An extensive literature review revealed multiple cases of single lymphoproliferative disorders in HIV patients. We only found two case reports with more than one type of EBV related lymphoproliferative disorders described in a patient with HIV. In 1990, Guarner described a 44 year-old male with HIV who was diagnosed with simultaneous HL of mixed cellularity and DLBCL in which in situ hybridization showed EBV DNA.16 In 1991, Montalban reported a 22-year-old male with HIV who was diagnosed with HL. The patient achieved remission with chemotherapy but after three years he was diagnosed with DLBCL in which the EBV genome was found. He received chemotherapy but died within weeks from sepsis.17. Another report by Ambrosio et al. in 2015 described an HIV patient with simultaneous EBV-related LPD in the stomach along with nodal DLBCL, but couldn’t prove that EBV caused his DLBCL.18 We found two case reports of multiple EBV related LPD in patients without HIV. In 1996, Kingma et al. reported a 4-year-old girl who had cardiac transplantation at age of 23 months.
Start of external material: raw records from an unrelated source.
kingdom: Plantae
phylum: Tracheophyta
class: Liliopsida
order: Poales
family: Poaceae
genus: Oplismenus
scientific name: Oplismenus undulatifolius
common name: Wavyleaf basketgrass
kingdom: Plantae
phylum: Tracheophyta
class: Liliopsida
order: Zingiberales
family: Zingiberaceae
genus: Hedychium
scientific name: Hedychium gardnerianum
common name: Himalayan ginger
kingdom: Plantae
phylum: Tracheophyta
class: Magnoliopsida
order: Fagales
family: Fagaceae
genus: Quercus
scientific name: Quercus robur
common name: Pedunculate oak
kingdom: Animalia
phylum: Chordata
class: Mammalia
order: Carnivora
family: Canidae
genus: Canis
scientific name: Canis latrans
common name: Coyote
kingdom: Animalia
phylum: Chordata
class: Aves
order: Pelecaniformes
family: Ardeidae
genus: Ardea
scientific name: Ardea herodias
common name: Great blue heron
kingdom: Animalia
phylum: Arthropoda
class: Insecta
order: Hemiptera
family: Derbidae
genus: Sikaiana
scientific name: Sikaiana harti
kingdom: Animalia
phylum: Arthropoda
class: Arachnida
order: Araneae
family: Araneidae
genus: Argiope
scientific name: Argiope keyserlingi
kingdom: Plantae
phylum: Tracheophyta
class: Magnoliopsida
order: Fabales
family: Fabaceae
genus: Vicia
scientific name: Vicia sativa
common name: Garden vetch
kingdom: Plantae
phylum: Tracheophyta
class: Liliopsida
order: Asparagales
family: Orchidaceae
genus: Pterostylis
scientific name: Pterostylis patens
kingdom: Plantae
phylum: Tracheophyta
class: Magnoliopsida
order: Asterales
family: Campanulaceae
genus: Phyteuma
Sixteen months later, she developed large cell lymphoma that was treated with IVIG and interferon. Eight months later, she had recurrence that was treated with chemotherapy. Later, she developed liver nodules that were diagnosed as smooth muscle tumor. The large cell lymphomas and the smooth muscle tumor contained EBV >95% by in situ hybridization.19 In 2009, Murase et al. reported a 71-year-old male who developed lymphadenopathy, fever and weight loss. He was diagnosed with mixed cellularity HL. One year later, he developed lymphadenopathy and was diagnosed with DLBCL. Two years later, he had recurrence of HL. Both lymphomas were positive for CD20 and EBER.20
In conclusion, we believe this is the first report of a patient with three distinct non-simultaneous EBV-related lymphoproliferative disorders in presence of HIV. EBV should be suspected in patients with different types of lymphoproliferative disorders occurring at the same time or at different times. So far eradication of the virus remains a challenge and there is no much evidence that this would prevent further lymphoproliferative transformation.